The Bulls offer America's most livable great city, Michael Jordan's aura, the Billy Goat Tavern and an autographed Vinny del Negro hair pick.
These teams, sadly, have underestimated the competition. They are in no way prepared for the Minnesota Timberwolves' shock-and-awe offensive.
If only the Wolves could get LeBron James to fly in for a visit, imagine his reaction to what Wolves GM David Kahn has planned for him:
A tour of Target Center, and a meet-and-greet with Glen Taylor.
Seriously, that's Kahn's game plan -- to introduce future billionaires to the Twin Cities' worst sports venue and worst owner.
If only the Wolves were offering a full-body cavity search. Then they would have the Triple Crown of free-agent selling points. LeBron, you can have all of this and frostbite, too!
When you're as bad as the Wolves have been for the past five years, there are all kinds of traps you can fall into, and they're all borne of desperation.
The stickiest trap of all: Players outside of your organization look good, because they're better than what you've got. It's the basketball version of beer goggles.
Kahn said the first free agents to visit Minneapolis would be Knicks power forward David Lee and Grizzlies small forward Rudy Gay.
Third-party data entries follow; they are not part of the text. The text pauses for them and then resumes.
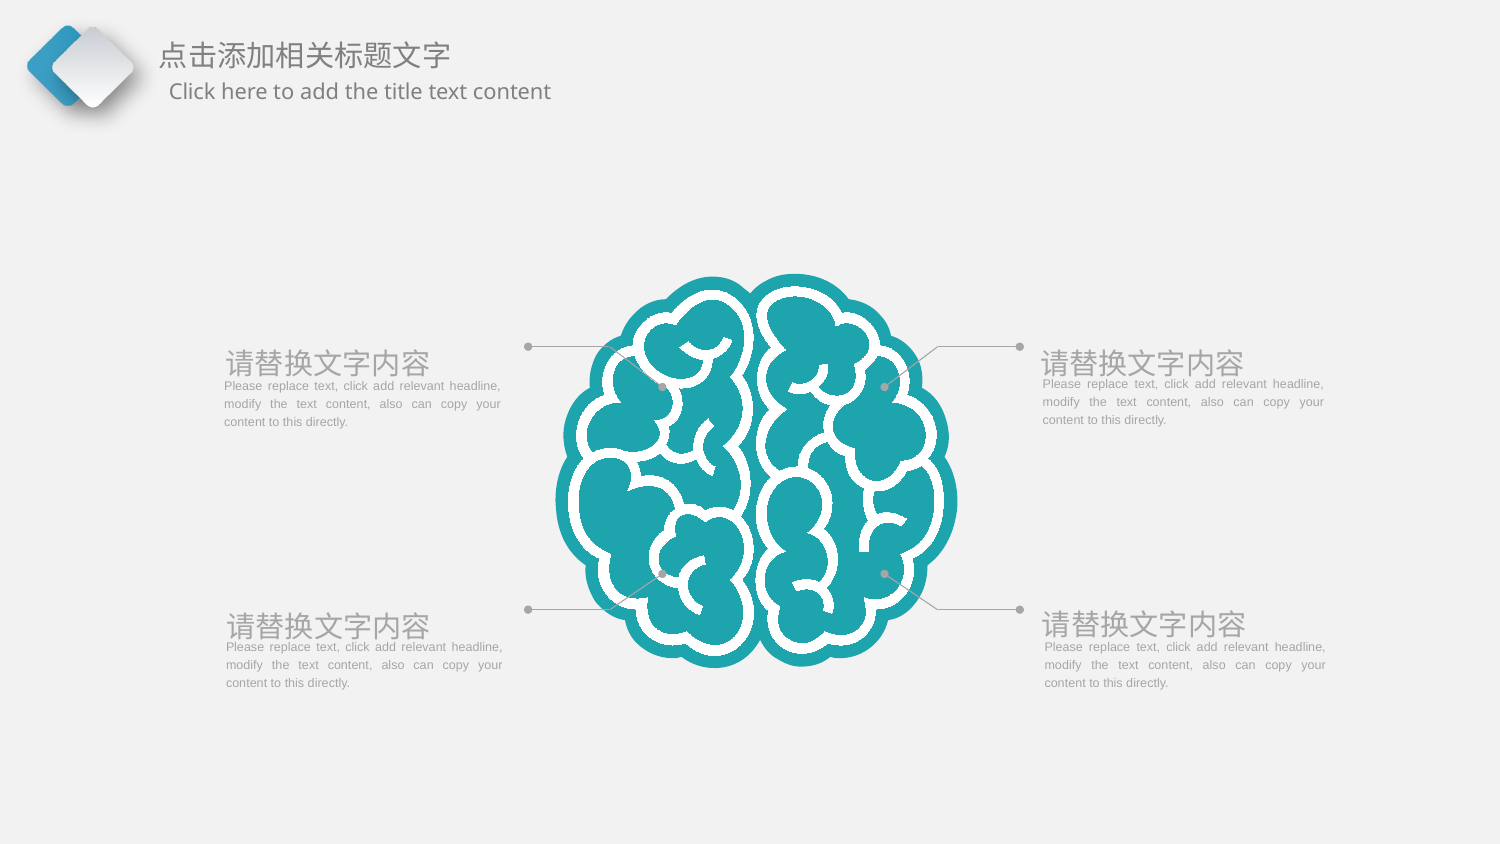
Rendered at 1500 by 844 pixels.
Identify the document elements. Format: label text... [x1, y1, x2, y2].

text_box Click here to add the title text content [157, 71, 564, 110]
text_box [1024, 590, 1344, 704]
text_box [527, 346, 663, 388]
text_box 点击添加相关标题文字 [149, 32, 503, 78]
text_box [554, 273, 959, 681]
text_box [208, 592, 520, 708]
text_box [17, 15, 143, 118]
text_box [206, 329, 519, 443]
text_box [1022, 329, 1342, 443]
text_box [527, 573, 663, 610]
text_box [884, 346, 1021, 388]
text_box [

Gay, frightened by the fate that has befallen everyone who has shaken Taylor's hand in the past five years (Kevin McHale, Flip Saunders, Randy Wittman, Dwane Casey, Kevin Garnett, Randy Foye, Troy Hudson, Ndudi Ebi, and, I think, that guy who turned into an alien in "District 9") immediately re-signed with Memphis just so his agent wouldn't make him fly to Minnesota.
Lee might fit the Wolves' supposed philosophy of rebounding and running, and he was highly productive last year.
That's what makes him such a risk. Beware of players who accumulate big numbers on bad teams. If they can be that productive without winning games, that probably means they don't make their teammates better.
Also, Lee built his numbers playing in Mike D'Antoni's run-and-gun offense, meaning there were more points and rebounds available to him each game than to the average player on the average team.
Do we even need to mention that Lee plays the same position as Kevin Love and Al Jefferson, two more guys who put up numbers on a terrible team?
There is a vast gap between the Wolves becoming better (which means winning more than 15 games) and becoming contenders (which means winning 40 to 50 games). Lee would make the Wolves better without making them competitive.
This will not be an easy summer for the Wolves. As a business, they can't survive another season of fan apathy. As a basketball operation, they can't afford to panic, rush, and overspend on lesser free agents, and go right back to being a mediocre team saddled with bad contracts.
In short, they may be stuck, unless LeBron or Wade suddenly decides he needs to be in closer proximity to Crunch, Taylor's death grip and black ice.